**TASK GOAL**
Please copy out every line of the listing below, changing nothing.
┌────────
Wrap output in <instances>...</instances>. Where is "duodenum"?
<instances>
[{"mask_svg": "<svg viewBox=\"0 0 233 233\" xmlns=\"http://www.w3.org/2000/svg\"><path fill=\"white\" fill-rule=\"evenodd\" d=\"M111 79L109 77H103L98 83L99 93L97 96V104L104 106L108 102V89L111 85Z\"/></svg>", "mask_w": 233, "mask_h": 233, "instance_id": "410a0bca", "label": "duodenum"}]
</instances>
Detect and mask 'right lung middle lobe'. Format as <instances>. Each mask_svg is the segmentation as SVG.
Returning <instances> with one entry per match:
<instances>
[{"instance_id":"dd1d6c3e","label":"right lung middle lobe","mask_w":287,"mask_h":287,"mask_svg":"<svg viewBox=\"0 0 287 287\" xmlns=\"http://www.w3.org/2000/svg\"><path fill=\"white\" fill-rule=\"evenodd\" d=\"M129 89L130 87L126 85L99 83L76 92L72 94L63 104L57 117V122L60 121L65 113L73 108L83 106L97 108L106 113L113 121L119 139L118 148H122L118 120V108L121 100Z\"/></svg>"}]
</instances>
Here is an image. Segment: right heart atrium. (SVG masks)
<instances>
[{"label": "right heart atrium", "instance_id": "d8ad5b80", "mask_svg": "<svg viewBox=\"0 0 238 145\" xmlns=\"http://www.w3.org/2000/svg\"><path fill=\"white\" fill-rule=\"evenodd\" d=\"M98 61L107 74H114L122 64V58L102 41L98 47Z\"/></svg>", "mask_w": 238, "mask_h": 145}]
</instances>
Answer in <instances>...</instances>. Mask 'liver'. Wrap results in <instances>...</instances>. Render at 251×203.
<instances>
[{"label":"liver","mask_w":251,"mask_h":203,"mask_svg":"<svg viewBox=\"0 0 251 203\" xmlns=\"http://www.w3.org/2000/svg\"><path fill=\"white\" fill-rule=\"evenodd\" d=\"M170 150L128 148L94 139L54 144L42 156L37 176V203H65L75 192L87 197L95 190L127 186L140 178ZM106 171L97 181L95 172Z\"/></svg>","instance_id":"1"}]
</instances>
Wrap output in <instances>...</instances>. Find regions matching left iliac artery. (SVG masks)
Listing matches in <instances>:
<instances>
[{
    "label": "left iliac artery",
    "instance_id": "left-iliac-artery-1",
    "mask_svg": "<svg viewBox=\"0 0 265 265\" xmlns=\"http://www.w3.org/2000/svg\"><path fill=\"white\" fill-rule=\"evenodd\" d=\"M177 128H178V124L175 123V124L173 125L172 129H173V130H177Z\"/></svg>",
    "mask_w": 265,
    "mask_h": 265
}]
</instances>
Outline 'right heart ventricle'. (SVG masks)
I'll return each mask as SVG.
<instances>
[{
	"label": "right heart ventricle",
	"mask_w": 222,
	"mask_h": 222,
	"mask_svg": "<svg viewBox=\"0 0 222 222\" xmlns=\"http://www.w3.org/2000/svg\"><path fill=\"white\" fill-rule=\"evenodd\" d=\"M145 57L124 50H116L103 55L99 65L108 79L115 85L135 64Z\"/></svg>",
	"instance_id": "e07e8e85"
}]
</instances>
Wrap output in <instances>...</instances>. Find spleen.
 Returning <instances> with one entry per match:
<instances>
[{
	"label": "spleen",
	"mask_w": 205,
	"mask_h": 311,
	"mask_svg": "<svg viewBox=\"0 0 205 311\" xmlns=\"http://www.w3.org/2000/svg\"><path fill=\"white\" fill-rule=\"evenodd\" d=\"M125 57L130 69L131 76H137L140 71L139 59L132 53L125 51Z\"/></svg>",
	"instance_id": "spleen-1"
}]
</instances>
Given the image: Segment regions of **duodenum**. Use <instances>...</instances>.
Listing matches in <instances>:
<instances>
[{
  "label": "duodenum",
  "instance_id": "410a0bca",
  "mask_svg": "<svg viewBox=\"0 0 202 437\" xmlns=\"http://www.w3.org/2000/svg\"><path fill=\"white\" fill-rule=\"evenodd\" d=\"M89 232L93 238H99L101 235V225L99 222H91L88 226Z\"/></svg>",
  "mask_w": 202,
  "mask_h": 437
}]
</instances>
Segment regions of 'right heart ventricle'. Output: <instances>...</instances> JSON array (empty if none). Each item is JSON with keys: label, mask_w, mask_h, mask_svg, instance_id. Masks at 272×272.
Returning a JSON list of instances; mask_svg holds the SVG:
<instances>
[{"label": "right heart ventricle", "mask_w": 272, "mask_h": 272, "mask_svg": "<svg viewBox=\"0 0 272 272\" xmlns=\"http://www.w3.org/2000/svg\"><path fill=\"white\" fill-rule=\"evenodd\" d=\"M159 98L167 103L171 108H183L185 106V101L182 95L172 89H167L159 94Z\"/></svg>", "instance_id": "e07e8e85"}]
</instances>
└────────
**WRITTEN ANSWER**
Wrap output in <instances>...</instances>. Where is "duodenum"?
<instances>
[{"mask_svg": "<svg viewBox=\"0 0 233 233\" xmlns=\"http://www.w3.org/2000/svg\"><path fill=\"white\" fill-rule=\"evenodd\" d=\"M111 79L109 77H103L98 83L99 93L97 96V104L104 106L108 102V89L111 85Z\"/></svg>", "mask_w": 233, "mask_h": 233, "instance_id": "410a0bca", "label": "duodenum"}]
</instances>
Detect and mask 'right lung middle lobe'. Format as <instances>. Each mask_svg is the segmentation as SVG.
Returning <instances> with one entry per match:
<instances>
[{"instance_id":"dd1d6c3e","label":"right lung middle lobe","mask_w":287,"mask_h":287,"mask_svg":"<svg viewBox=\"0 0 287 287\" xmlns=\"http://www.w3.org/2000/svg\"><path fill=\"white\" fill-rule=\"evenodd\" d=\"M129 89L130 87L126 85L99 83L76 92L72 94L63 104L57 117V122L60 121L65 113L73 108L83 106L97 108L106 113L113 121L119 139L118 148H122L118 120V108L121 100Z\"/></svg>"}]
</instances>
Here is an image. Segment: right heart atrium. (SVG masks)
<instances>
[{"label": "right heart atrium", "instance_id": "d8ad5b80", "mask_svg": "<svg viewBox=\"0 0 238 145\" xmlns=\"http://www.w3.org/2000/svg\"><path fill=\"white\" fill-rule=\"evenodd\" d=\"M98 61L107 74H114L122 64V58L102 41L98 47Z\"/></svg>", "mask_w": 238, "mask_h": 145}]
</instances>
Answer in <instances>...</instances>. Mask 'liver'. Wrap results in <instances>...</instances>. Render at 251×203.
<instances>
[{"label":"liver","mask_w":251,"mask_h":203,"mask_svg":"<svg viewBox=\"0 0 251 203\" xmlns=\"http://www.w3.org/2000/svg\"><path fill=\"white\" fill-rule=\"evenodd\" d=\"M170 150L128 148L94 139L54 144L42 156L37 176V203H65L75 192L87 197L95 190L127 186L140 178ZM106 171L97 181L95 172Z\"/></svg>","instance_id":"1"}]
</instances>
Wrap output in <instances>...</instances>. Find regions matching left iliac artery. (SVG masks)
Listing matches in <instances>:
<instances>
[{
    "label": "left iliac artery",
    "instance_id": "left-iliac-artery-1",
    "mask_svg": "<svg viewBox=\"0 0 265 265\" xmlns=\"http://www.w3.org/2000/svg\"><path fill=\"white\" fill-rule=\"evenodd\" d=\"M177 128H178V124L175 123V124L173 125L172 129H173V130H177Z\"/></svg>",
    "mask_w": 265,
    "mask_h": 265
}]
</instances>
Outline 'right heart ventricle'. (SVG masks)
I'll return each mask as SVG.
<instances>
[{
	"label": "right heart ventricle",
	"mask_w": 222,
	"mask_h": 222,
	"mask_svg": "<svg viewBox=\"0 0 222 222\" xmlns=\"http://www.w3.org/2000/svg\"><path fill=\"white\" fill-rule=\"evenodd\" d=\"M145 57L124 50H116L103 55L99 65L108 79L115 85L135 64Z\"/></svg>",
	"instance_id": "e07e8e85"
}]
</instances>
Wrap output in <instances>...</instances>. Find spleen.
 Returning <instances> with one entry per match:
<instances>
[{
	"label": "spleen",
	"mask_w": 205,
	"mask_h": 311,
	"mask_svg": "<svg viewBox=\"0 0 205 311\" xmlns=\"http://www.w3.org/2000/svg\"><path fill=\"white\" fill-rule=\"evenodd\" d=\"M125 57L130 69L131 76H137L140 71L139 59L132 53L125 51Z\"/></svg>",
	"instance_id": "spleen-1"
}]
</instances>
Given the image: Segment regions of **duodenum**. Use <instances>...</instances>.
Listing matches in <instances>:
<instances>
[{
  "label": "duodenum",
  "instance_id": "410a0bca",
  "mask_svg": "<svg viewBox=\"0 0 202 437\" xmlns=\"http://www.w3.org/2000/svg\"><path fill=\"white\" fill-rule=\"evenodd\" d=\"M89 232L93 238H99L101 235V225L99 222H91L88 226Z\"/></svg>",
  "mask_w": 202,
  "mask_h": 437
}]
</instances>
Segment regions of 'right heart ventricle'. Output: <instances>...</instances> JSON array (empty if none). Each item is JSON with keys: label, mask_w, mask_h, mask_svg, instance_id. Masks at 272×272.
Returning a JSON list of instances; mask_svg holds the SVG:
<instances>
[{"label": "right heart ventricle", "mask_w": 272, "mask_h": 272, "mask_svg": "<svg viewBox=\"0 0 272 272\" xmlns=\"http://www.w3.org/2000/svg\"><path fill=\"white\" fill-rule=\"evenodd\" d=\"M159 98L167 103L171 108H183L185 106V101L182 95L172 89H167L159 94Z\"/></svg>", "instance_id": "e07e8e85"}]
</instances>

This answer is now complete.